Insfactor indexes your project. Currently it provides a find-usages feature for vars and keywords. Hopefully there will be more to come.
This is new and in active development, so please be forgiving, but also open a github issue if you run into something that doesn't work, find a problem with the docs, or have a suggestion for improvement.
This is the insfactor Clojure library, which needs to be loaded alongside your code. There's also insfactor.el, which provides emacs integration.
You probably want to configure insfactor in your ~/.lein/profiles.clj
file rather than in your projects. Here are the entries to add (or merge)
in the :user
map in that file.
:dependencies [[duelinmarkers/insfactor "0.2.0"]]
:repl-options {:nrepl-middleware [duelinmarkers.insfactor.nrepl/index-on-load]}
So the whole file might be just the following if you don't have anything there yet.
{:user {:dependencies [[duelinmarkers/insfactor "0.2.0"]]
:repl-options {:nrepl-middleware [duelinmarkers.insfactor.nrepl/index-on-load]}}}
If you prefer to configure insfactor in your project.clj, I'd recommend
putting it in your :dev
profile.
(defproject ...
...
:profiles {
:dev {
:dependencies [[duelinmarkers/insfactor "0.2.0"]]

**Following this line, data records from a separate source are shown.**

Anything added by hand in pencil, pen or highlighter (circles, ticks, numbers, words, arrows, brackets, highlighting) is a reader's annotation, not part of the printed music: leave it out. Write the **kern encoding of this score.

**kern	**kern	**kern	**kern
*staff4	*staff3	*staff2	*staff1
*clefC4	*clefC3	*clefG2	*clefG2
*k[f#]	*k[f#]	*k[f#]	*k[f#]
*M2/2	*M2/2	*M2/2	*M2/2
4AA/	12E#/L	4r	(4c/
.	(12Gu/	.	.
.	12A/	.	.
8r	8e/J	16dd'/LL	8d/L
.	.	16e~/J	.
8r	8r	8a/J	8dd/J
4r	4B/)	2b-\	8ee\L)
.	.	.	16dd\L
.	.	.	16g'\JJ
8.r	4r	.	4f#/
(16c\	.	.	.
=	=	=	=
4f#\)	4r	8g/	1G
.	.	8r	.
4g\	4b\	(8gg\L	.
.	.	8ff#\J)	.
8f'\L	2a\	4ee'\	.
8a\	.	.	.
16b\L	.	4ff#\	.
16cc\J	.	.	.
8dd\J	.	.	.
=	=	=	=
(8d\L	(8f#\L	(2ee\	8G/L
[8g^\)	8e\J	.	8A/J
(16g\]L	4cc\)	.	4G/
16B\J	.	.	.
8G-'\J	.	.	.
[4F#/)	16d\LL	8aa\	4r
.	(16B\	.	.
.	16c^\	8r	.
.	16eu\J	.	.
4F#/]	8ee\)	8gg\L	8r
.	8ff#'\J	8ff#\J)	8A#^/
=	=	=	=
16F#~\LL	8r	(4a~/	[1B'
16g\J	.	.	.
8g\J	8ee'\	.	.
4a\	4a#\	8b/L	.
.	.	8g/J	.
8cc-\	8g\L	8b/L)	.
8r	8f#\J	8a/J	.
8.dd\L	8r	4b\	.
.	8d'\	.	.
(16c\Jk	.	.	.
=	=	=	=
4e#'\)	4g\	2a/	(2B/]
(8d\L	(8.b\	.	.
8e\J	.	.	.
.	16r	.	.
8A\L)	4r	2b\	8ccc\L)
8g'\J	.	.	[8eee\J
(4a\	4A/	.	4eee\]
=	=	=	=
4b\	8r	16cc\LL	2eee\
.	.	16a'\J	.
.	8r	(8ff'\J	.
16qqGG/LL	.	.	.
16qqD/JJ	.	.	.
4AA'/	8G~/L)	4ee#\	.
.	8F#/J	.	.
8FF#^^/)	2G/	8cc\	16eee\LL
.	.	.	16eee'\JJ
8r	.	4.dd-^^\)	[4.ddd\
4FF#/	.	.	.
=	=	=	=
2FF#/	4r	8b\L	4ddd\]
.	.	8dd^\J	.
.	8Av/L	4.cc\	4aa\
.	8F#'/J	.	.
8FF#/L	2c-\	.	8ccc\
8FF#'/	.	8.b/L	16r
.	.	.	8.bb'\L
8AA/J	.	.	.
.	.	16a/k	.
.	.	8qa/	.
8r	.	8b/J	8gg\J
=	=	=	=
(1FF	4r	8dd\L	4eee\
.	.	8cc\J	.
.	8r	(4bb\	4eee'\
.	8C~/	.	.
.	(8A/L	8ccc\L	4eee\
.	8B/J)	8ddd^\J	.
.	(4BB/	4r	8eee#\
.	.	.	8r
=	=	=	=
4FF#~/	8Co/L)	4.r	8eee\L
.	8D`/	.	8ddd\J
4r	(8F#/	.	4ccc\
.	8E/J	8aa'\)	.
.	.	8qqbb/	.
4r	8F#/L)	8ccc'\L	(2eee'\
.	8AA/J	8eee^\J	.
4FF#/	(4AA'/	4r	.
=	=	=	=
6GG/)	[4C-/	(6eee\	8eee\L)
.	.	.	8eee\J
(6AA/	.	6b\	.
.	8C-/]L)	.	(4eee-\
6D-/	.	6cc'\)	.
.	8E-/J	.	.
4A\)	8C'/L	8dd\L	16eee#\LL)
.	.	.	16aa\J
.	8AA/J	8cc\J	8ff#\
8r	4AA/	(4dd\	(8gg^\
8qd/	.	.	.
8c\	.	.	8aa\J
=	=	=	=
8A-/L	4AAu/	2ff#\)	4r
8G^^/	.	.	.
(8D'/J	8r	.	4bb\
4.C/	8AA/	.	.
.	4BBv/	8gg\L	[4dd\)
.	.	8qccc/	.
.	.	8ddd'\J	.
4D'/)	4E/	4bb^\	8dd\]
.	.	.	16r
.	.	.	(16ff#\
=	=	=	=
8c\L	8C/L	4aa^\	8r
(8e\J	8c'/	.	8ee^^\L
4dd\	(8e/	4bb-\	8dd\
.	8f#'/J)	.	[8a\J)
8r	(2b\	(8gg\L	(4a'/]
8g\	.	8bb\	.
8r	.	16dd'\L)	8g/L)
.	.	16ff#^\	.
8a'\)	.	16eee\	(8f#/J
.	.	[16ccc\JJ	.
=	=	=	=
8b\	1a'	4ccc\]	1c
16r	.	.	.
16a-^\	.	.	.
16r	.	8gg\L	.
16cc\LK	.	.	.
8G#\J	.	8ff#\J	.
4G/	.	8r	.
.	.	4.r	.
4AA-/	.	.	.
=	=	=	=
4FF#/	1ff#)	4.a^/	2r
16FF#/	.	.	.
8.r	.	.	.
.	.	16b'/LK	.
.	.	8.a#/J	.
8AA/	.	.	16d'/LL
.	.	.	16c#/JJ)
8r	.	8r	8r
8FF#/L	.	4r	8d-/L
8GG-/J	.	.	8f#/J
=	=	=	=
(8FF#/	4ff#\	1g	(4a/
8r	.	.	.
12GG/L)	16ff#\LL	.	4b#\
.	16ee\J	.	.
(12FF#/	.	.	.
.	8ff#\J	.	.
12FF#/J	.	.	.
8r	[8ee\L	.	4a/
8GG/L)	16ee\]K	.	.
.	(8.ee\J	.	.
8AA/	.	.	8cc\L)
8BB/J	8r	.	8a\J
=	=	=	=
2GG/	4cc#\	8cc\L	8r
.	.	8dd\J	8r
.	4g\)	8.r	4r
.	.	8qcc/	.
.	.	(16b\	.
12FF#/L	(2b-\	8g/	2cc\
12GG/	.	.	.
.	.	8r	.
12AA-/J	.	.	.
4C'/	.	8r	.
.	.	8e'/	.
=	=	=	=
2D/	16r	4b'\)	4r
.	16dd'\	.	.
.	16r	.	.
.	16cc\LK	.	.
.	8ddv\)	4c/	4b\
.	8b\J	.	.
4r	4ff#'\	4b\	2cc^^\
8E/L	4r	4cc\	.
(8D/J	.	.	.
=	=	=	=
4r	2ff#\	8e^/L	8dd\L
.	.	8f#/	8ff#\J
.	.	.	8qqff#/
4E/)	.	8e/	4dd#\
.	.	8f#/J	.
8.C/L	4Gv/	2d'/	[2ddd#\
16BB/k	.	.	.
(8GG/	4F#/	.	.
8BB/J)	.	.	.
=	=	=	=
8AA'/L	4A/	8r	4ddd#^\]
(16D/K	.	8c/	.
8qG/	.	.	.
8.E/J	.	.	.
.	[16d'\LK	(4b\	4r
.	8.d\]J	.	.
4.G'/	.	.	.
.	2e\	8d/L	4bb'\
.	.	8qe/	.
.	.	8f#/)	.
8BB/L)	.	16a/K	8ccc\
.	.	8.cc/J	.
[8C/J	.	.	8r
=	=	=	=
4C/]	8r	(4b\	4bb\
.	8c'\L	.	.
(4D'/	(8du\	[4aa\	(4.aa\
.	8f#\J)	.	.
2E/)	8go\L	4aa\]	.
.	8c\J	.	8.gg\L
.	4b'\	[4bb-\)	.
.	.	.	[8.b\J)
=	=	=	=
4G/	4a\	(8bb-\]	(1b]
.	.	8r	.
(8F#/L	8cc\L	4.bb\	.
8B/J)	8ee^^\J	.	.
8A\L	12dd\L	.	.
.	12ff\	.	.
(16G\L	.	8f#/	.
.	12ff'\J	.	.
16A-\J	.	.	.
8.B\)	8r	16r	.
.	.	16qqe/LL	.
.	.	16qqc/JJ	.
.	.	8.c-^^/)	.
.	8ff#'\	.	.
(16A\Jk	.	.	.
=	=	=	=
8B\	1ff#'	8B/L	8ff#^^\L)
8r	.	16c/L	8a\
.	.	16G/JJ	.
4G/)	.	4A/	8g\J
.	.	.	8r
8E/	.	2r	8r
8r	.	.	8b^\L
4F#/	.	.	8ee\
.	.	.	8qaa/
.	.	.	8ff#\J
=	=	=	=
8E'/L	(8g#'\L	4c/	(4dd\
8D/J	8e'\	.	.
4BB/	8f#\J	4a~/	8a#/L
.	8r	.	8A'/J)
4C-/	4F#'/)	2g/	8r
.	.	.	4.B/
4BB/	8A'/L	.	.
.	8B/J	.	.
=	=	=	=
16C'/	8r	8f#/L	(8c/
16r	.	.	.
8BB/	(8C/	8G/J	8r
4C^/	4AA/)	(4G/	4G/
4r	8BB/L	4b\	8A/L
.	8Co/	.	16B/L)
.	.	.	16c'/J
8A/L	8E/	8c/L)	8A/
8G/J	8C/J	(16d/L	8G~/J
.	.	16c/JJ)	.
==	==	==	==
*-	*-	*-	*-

:repl-options {:nrepl-middleware [duelinmarkers.insfactor.nrepl/index-on-load]}}}
...)
Now go over to insfactor.el and set that up.
- In Emacs,
nrepl-jack-in
to your project (or whatever you do). - Run
M-x insfactor-index-project
- Maybe take a look at the
*Messages*
buffer to see that your source directories were indexed.
- Maybe take a look at the
- Open a source file in your project.
- Put point (the cursor) on some non-macro var reference (for example a call to some clojure.core fn).
- Run
M-x insfactor-find-usages
. - You should get a
Usages
buffer listing the files and lines with references to the var and showing the content of each line.
- Requires Clojure 1.5.1.
- Can't see macro usages, let alone index them.
- Line numbers will often be a bit off.
Copyright © 2013 John D. Hume
Distributed under the Eclipse Public License, the same as Clojure.